In general most unix applications that have been rewritten several times (RCS certainly has), will use the unix time C library. This is a 32 bit counter from 1/1/1970 in seconds. So it will wrap round in 2038.

However, anything compiled using very recent libraries (ie last year or so), will probably be using a 64 bit counter. This will expire in about 500,000,000,000 - the Earth is set to be swalled up by the Sun in about 20,000,000. So no need to worry there!

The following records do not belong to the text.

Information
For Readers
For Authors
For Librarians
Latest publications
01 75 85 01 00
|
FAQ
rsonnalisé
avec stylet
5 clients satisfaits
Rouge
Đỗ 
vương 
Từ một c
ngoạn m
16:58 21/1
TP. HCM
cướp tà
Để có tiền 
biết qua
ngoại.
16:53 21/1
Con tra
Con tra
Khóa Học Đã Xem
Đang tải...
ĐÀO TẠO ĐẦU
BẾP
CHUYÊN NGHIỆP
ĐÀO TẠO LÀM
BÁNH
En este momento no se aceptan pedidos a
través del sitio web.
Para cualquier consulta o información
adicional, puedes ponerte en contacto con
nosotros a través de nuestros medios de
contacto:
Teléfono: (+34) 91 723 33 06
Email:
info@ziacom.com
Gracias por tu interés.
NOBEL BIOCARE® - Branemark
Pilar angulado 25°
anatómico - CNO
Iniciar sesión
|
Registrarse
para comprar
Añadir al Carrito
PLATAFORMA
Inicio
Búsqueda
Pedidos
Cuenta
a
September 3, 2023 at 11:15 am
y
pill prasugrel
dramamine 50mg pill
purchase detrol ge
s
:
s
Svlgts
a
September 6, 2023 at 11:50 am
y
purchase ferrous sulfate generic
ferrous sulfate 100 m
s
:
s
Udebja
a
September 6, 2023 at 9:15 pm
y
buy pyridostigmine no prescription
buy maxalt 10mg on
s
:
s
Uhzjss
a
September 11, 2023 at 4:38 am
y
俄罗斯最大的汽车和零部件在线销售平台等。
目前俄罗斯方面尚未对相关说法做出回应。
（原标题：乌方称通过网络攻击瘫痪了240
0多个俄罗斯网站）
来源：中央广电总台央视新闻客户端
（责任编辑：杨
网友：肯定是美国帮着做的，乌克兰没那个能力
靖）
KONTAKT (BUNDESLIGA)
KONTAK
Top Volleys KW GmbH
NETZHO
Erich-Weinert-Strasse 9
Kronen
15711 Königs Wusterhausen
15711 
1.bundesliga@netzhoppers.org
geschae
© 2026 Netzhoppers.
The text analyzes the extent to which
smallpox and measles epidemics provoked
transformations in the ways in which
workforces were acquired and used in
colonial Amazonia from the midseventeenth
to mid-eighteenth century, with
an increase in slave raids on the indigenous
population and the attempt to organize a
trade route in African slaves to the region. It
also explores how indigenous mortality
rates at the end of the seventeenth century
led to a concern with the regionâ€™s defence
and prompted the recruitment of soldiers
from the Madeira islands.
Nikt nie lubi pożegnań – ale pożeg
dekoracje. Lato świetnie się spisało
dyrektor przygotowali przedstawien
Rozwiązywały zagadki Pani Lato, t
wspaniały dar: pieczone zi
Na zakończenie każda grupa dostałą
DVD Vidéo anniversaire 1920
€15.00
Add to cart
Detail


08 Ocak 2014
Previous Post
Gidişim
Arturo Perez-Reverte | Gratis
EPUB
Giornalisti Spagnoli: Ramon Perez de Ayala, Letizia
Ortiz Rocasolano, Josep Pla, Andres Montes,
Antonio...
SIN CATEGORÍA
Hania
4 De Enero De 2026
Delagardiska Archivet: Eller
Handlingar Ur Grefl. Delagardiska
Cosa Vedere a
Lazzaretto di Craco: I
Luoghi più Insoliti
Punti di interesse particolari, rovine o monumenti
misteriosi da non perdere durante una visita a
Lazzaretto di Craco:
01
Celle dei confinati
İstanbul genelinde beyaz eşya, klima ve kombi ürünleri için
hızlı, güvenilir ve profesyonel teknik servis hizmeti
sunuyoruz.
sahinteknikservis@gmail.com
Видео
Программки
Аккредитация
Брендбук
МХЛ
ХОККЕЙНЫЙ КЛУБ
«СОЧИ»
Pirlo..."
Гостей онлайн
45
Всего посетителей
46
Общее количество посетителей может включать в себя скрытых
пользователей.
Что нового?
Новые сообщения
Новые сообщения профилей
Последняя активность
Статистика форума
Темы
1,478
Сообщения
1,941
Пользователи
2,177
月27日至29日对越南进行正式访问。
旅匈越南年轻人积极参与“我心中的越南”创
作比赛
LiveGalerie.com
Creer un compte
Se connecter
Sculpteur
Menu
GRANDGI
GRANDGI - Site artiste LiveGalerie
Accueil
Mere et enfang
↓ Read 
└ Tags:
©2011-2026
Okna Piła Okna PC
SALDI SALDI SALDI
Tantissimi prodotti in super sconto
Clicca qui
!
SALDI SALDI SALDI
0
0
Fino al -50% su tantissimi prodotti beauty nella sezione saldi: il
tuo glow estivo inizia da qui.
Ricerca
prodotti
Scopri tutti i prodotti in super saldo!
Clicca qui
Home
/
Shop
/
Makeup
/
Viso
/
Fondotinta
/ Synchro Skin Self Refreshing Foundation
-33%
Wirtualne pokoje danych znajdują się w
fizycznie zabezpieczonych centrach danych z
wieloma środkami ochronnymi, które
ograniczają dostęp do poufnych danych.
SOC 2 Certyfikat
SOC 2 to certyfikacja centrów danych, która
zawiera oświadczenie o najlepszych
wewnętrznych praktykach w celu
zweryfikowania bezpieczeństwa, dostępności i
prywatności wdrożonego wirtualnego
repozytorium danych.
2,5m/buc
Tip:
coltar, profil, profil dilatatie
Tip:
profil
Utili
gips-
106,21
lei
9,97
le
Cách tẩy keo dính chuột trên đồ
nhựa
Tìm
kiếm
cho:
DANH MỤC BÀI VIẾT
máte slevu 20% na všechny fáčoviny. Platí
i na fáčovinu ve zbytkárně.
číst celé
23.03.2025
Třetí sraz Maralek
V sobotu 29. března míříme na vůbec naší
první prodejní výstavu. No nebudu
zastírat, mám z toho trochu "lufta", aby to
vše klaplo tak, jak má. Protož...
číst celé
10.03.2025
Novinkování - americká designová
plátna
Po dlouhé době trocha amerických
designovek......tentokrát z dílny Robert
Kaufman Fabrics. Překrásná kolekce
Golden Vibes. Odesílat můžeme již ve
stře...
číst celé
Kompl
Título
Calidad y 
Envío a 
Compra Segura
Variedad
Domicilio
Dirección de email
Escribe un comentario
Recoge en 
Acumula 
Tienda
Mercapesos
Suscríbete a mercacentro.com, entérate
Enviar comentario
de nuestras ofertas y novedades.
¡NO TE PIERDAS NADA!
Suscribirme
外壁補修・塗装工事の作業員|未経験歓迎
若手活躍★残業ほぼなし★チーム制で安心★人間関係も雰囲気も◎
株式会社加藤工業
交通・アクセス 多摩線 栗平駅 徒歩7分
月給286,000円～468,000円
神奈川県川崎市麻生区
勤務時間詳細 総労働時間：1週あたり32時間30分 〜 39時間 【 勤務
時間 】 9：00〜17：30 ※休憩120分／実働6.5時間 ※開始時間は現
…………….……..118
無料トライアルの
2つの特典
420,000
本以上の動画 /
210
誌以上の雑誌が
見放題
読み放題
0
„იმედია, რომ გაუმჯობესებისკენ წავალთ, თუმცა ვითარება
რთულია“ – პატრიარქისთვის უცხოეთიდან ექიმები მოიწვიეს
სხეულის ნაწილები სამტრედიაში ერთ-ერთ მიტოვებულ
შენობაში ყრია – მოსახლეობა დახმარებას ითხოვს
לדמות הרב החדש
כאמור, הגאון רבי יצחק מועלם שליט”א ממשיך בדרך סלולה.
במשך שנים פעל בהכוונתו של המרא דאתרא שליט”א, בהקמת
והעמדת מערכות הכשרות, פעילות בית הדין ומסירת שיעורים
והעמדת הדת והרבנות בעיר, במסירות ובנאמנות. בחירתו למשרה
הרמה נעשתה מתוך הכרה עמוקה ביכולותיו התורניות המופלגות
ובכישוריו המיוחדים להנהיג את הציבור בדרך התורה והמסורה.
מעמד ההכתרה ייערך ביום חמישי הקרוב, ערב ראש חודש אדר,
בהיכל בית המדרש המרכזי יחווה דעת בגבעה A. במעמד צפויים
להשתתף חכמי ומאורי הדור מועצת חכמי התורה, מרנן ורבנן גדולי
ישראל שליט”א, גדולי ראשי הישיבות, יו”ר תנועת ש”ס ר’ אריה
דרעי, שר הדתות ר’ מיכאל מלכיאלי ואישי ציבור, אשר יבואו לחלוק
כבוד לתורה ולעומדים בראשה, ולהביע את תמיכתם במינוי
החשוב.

I know this doesn't answer the question, but it's interesting all the same...
RCS and SCCS store dates in the form  yy/mm/dd, so they are not Y2k complient.
AFAIK, SCCS uses 1969 as base (not 1970) and therefore is y2k complient 'till 2068.
I just checked GNU's implementation of RCS and they explicitely mention
that:

'Y' contains just the last two digits of the year for years from 1900 through
1999, and all the digits of years thereafter.  Dates use the Gregorian calendar;
times use UTC.

This makes me feel quite confident the (at least GNU's) RCS is Y2K 'safe' ...

kind regards,

Jos aka jos@and.nl

jos, it couldn't be Y2K safe if it just uses 2 digits per year.
Example:
  have a file with deltas made
    01-jan-1999, 31-dec-1999,
    01-jan-2000, 01-jan-2099, 02-jan-2099, 31-dec-2099
then use:
    co -d"1999-01-01" file
    co -d"2099-01-01" file
to get it back.
I never tested this, but I expect that you get deltas from 01-jan-1999 and newer for both co commands.